But new help should be on the way for those suffering long-term unemployment.
FEMA (the Federal Emergency Management Administration) announced this week that it has approved a $717 million grant to let Ohio provide $300 per week — on top of the state’s regular unemployment payment — to those unemployed due to the global pandemic.
Kimberly Hall, executive director of the Ohio Department of Job and Family Services, said the state is working to implement the necessary system to make the new payments — which she hopes will be available “by mid to late September.”
It will take time to implement the program, which has different reporting and eligibility requirements from the previous pandemic assistance payments, Hall said. And the state system to tap into the funds needs to be built out and tested, she said.
“This is a new program. We wish it were as easy as switching the allocation from $600 to $300,” Hall said.
She said “most” Ohioans who were eligible for the previous assistance payments will be eligible for these payments, which will be retroactive back to the week of Aug. 1.
Earlier this month, President Trump made available up to $44 billion from FEMA’s Disaster Relief Fund to provide assistance to Americans who have lost wages due to the COVID-19 pandemic.
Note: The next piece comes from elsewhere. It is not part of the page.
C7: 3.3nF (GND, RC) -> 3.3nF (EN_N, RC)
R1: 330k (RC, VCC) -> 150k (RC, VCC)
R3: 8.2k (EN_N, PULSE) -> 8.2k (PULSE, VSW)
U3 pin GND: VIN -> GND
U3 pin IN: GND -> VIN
In Ohio, residents filed 18,988 new or initial claims for jobless benefits last week. That’s 255,227 fewer than, or less than 7%, of the peak back in April.
In Montgomery County, 901 residents filed for the first time for jobless benefits in the week ending Aug. 22, with 16,773 claims ongoing from previous weeks.
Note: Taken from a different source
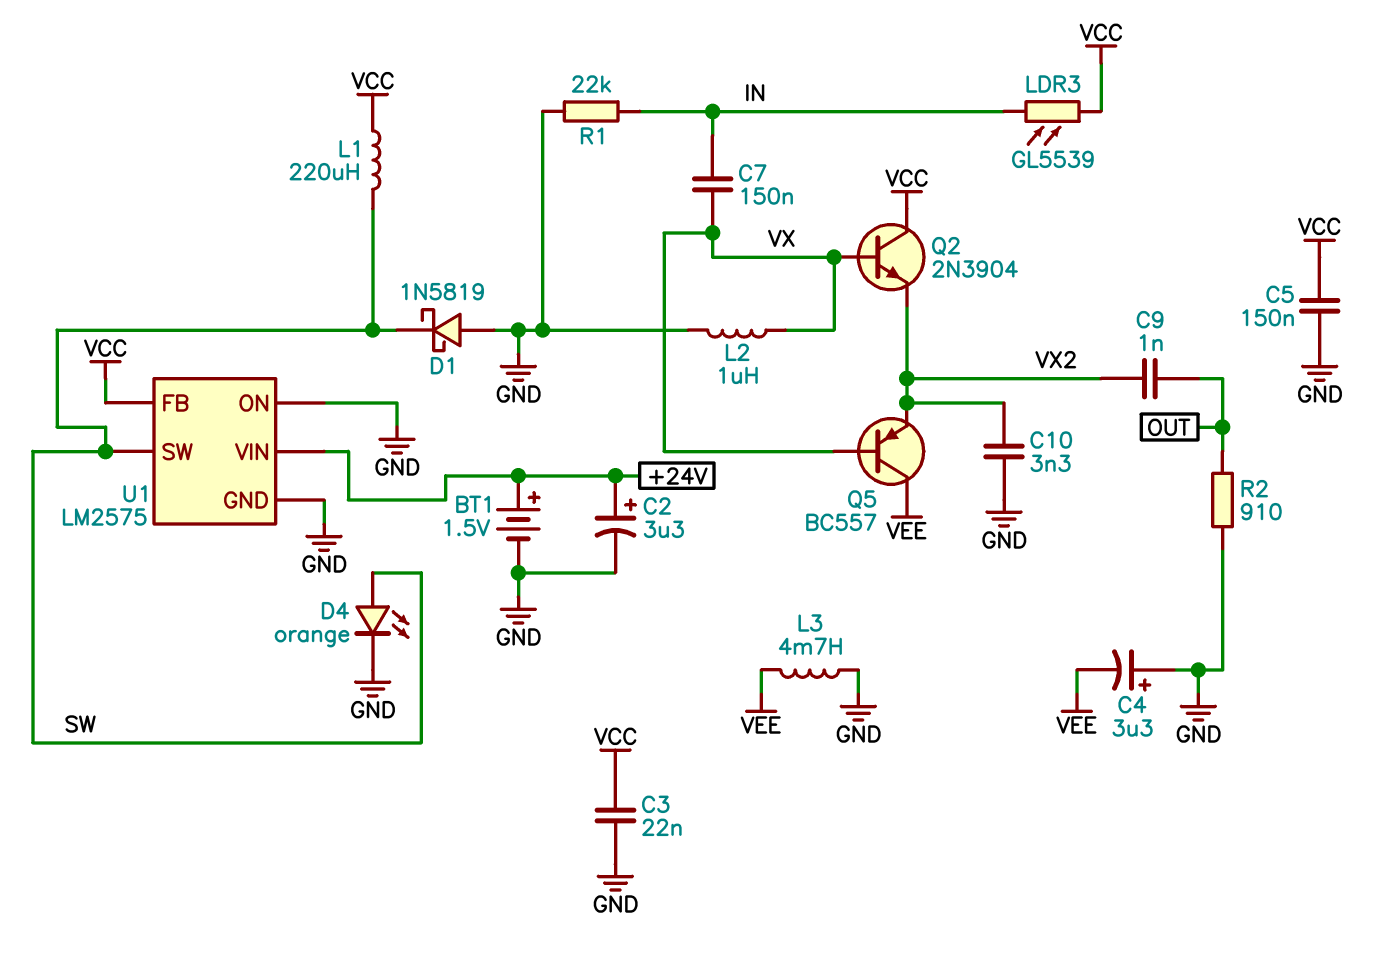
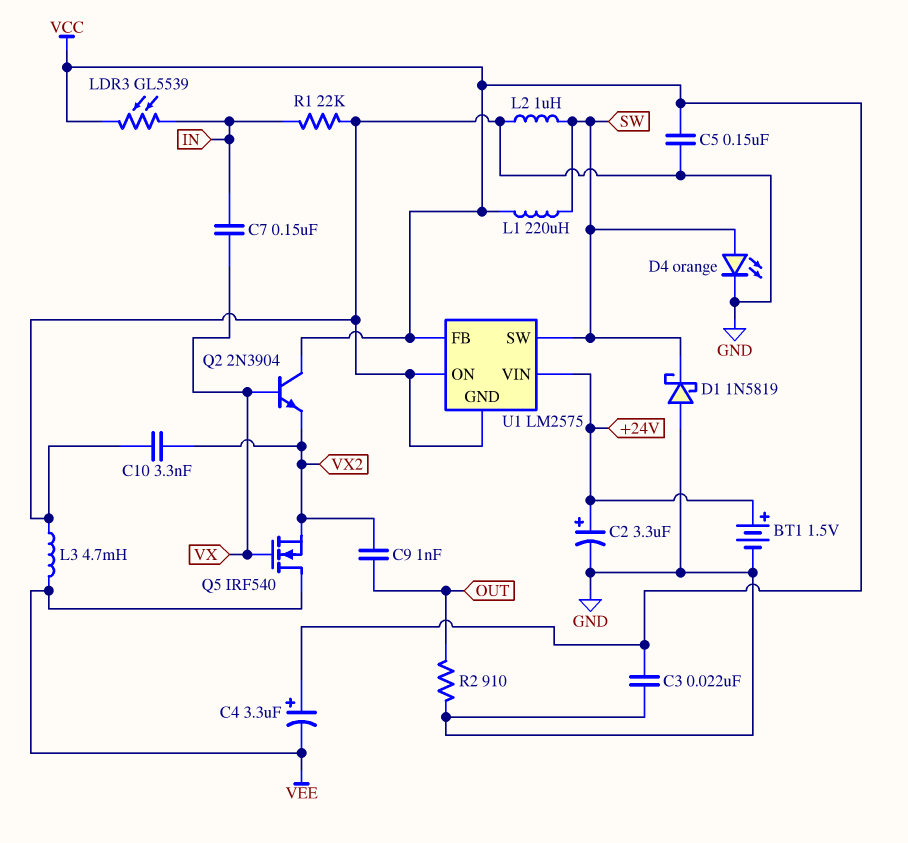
C4: 3.3uF (plus GND, minus VEE) -> 3.3uF (plus VCC, minus VEE)
L2: 1uH (GND, VX) -> 1uH (GND, SW)
Q5: PNP BC557 (B VX, C VEE, E VX2) -> NMOS IRF540 (G VX, D VEE, S VX2)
In Clark County, 174 residents made initial claims, with 3,250 claims continuing.
Butler County saw 174 new claims, on top of 3,250 continuing claims. In Warren County, those numbers were 206 and 4,984 respectively.
“Continuing claims for unemployment are gradually falling,” said PNC Financial Chief Economist Gus Faucher. “This indicates that some workers who lost their jobs during the pandemic are being rehired or taking new jobs, but that many others remain jobless. Unemployment in the U.S. economy is slowly declining."
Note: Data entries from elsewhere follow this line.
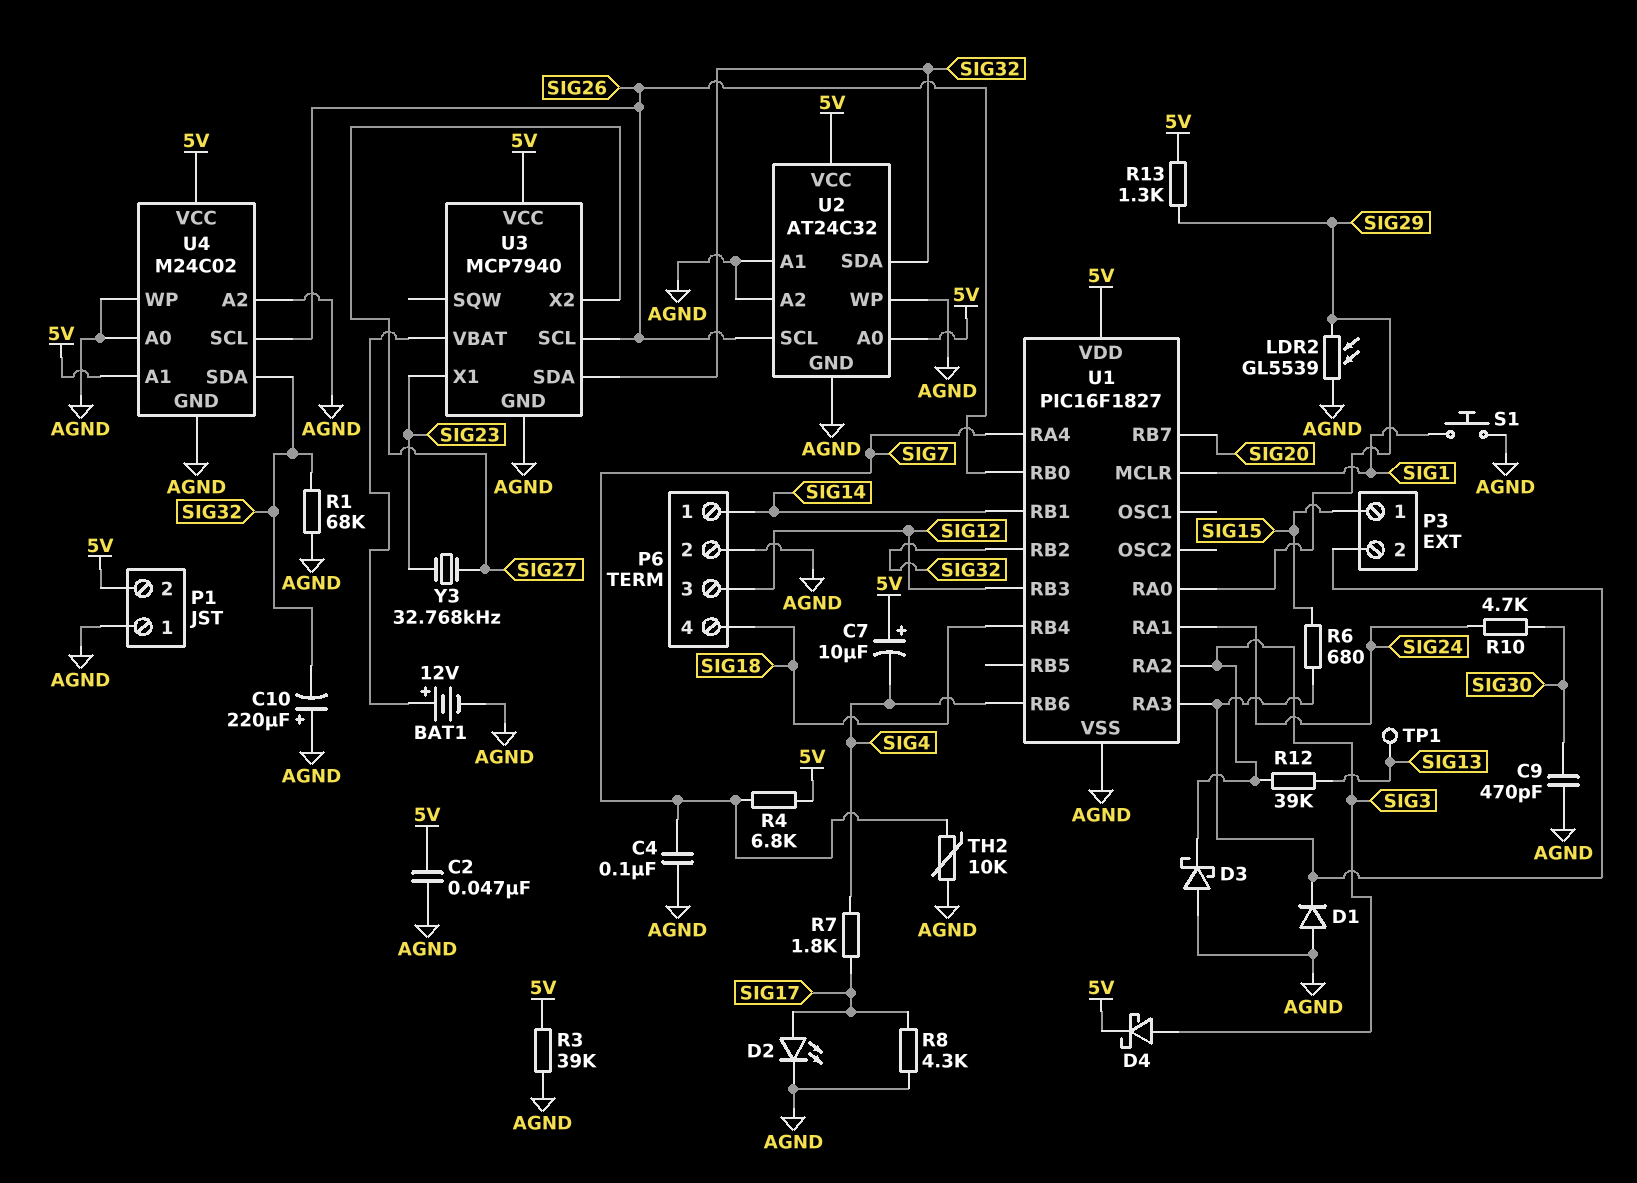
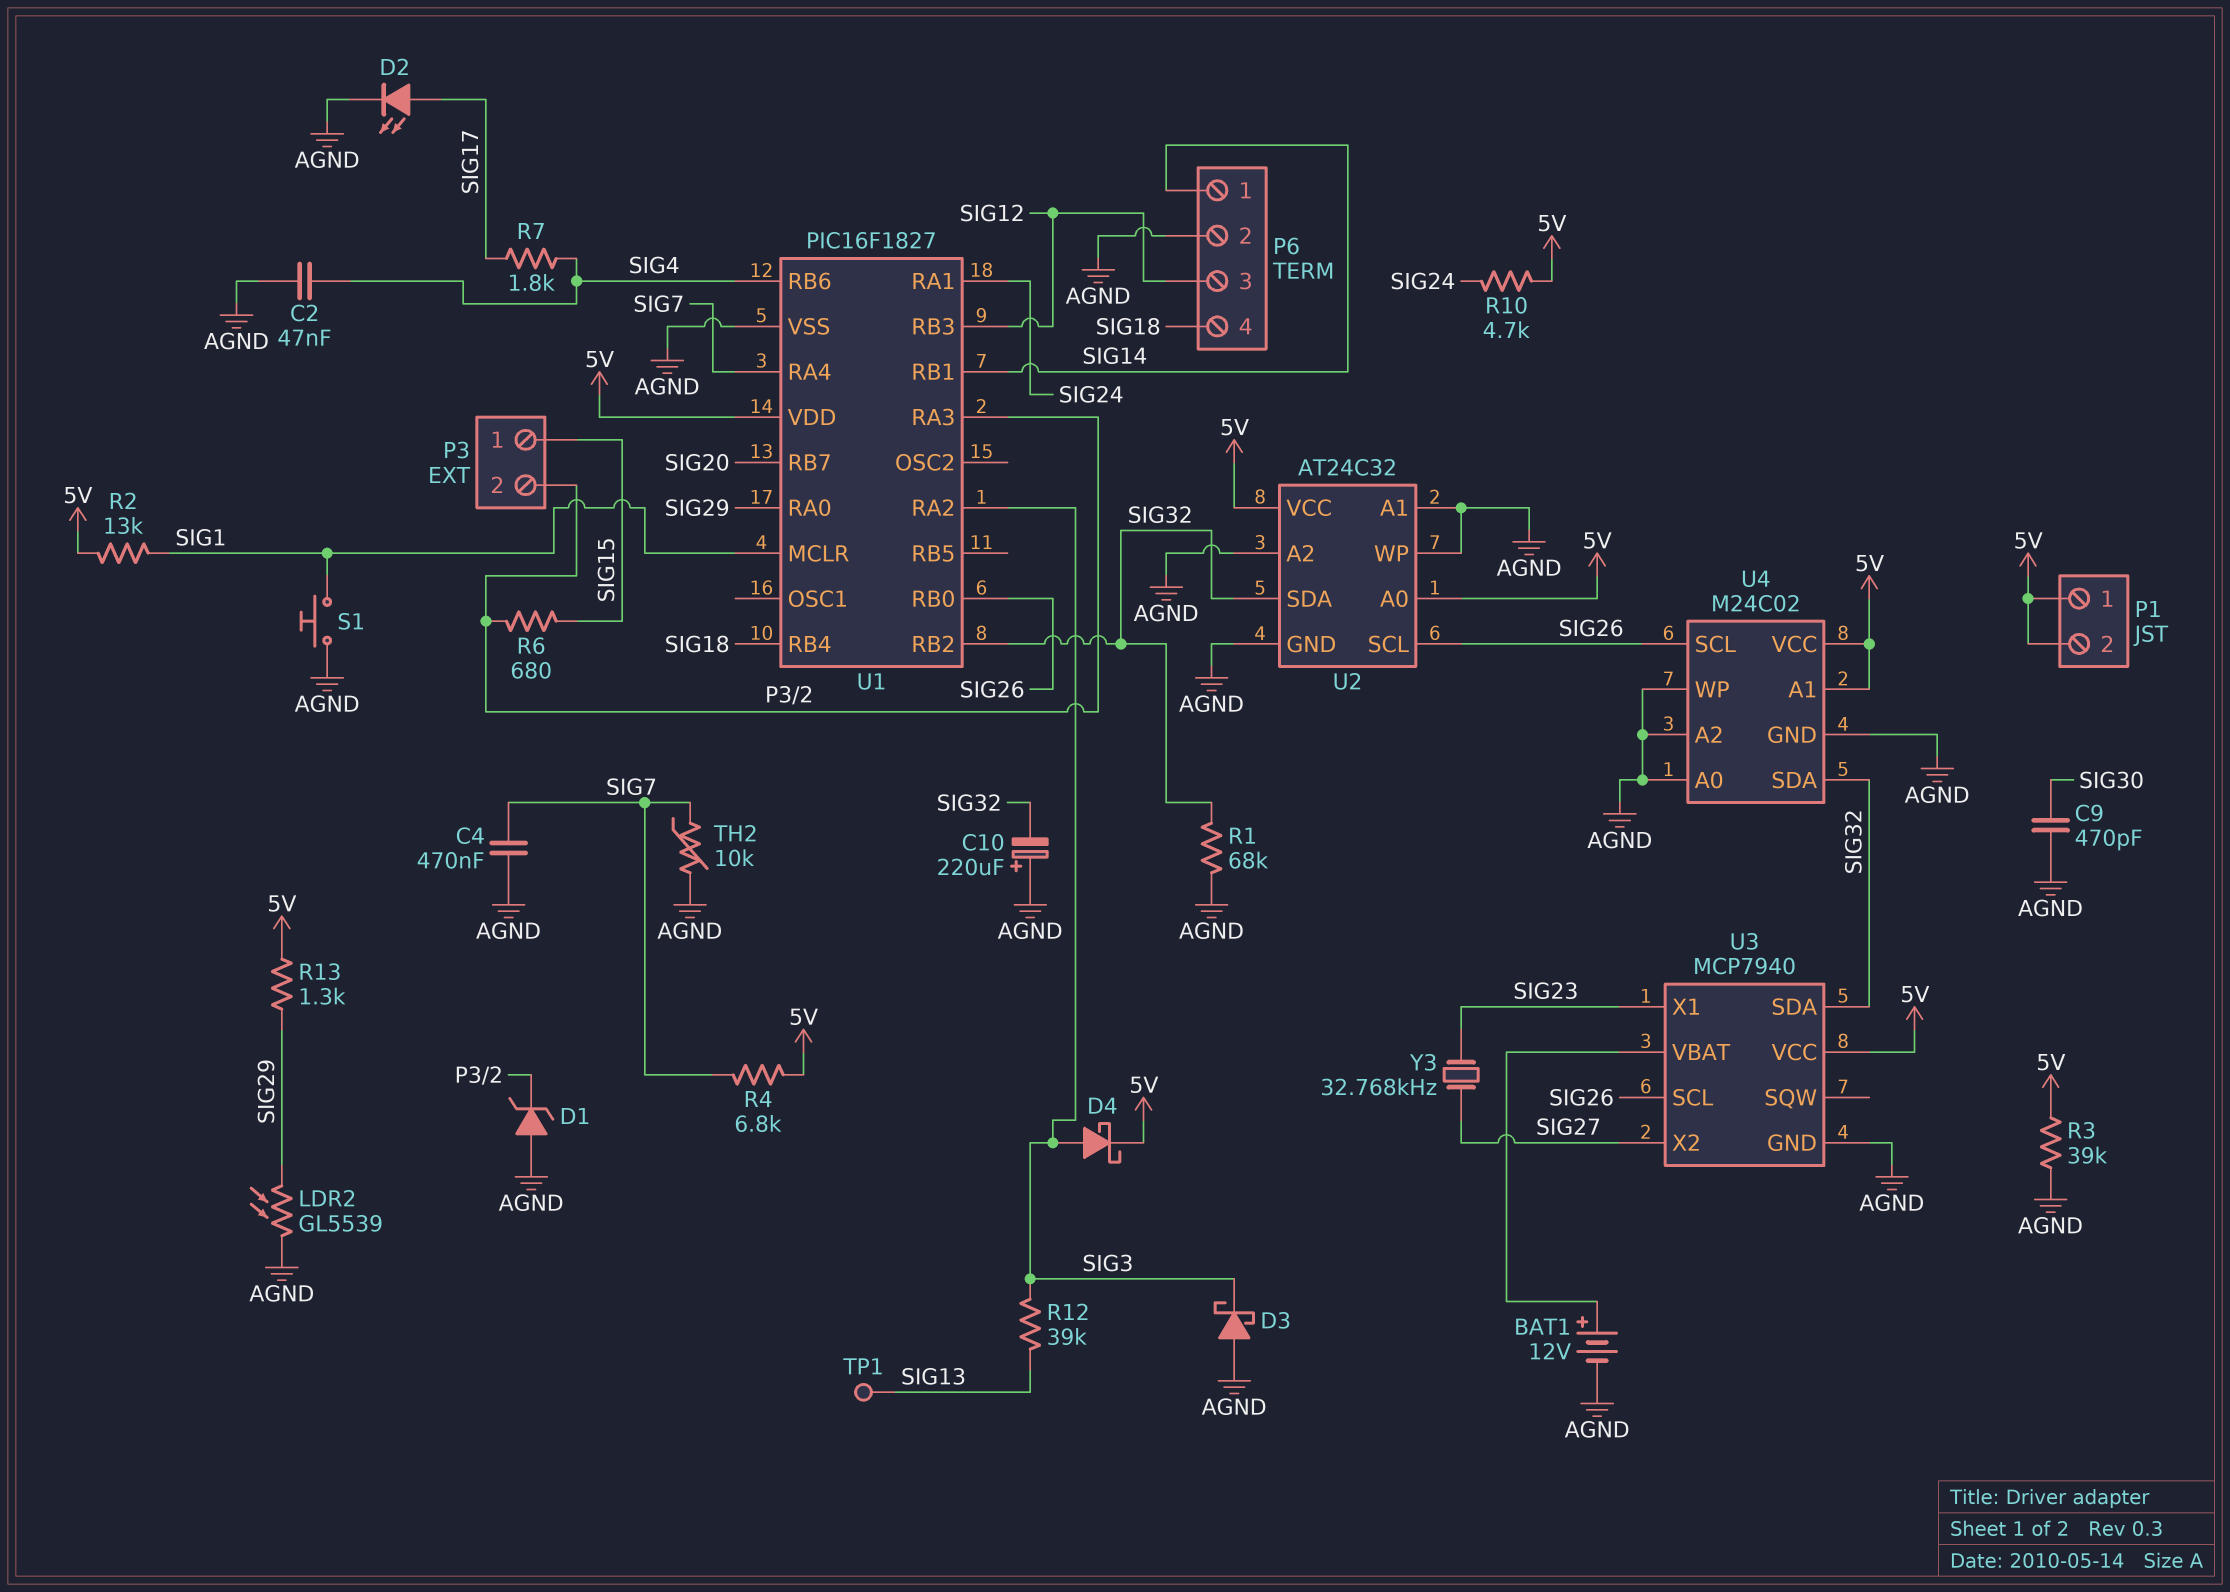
C2: 47nF (5V, AGND) -> 47nF (AGND, SIG4)
C4: 100nF (AGND, SIG7) -> 470nF (AGND, SIG7)
C7: 10uF (plus 5V, minus SIG4) -> none
D1: diode (A AGND, K P3/2) -> zener (A AGND, K P3/2)
P1 pin 1: AGND -> 5V
R2: none -> 13k (5V, SIG1)
R8: 4.3k (AGND, SIG17) -> none
R10: 4.7k (SIG24, SIG30) -> 4.7k (5V, SIG24)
So far, Faucher added, there is no indication yet that the expiration of an extra $600 per week in federal pandemic benefits at the end of July has led to a big drop in unemployment.
Ohioans filed 344,409 continued or ongoing jobless claims last week, which was 431,893 fewer than – or less than half (44.3%) of – the peak this year.
The total number of initial jobless claims filed in Ohio over the last 23 weeks (over 1.6 million) was more than the combined total of those filed during the last four years.
Also Thursday, the federal government estimated that the U.S. economy shrank at an annualized rate of 31.7% during the April-June quarter, the steepest quarterly drop on record.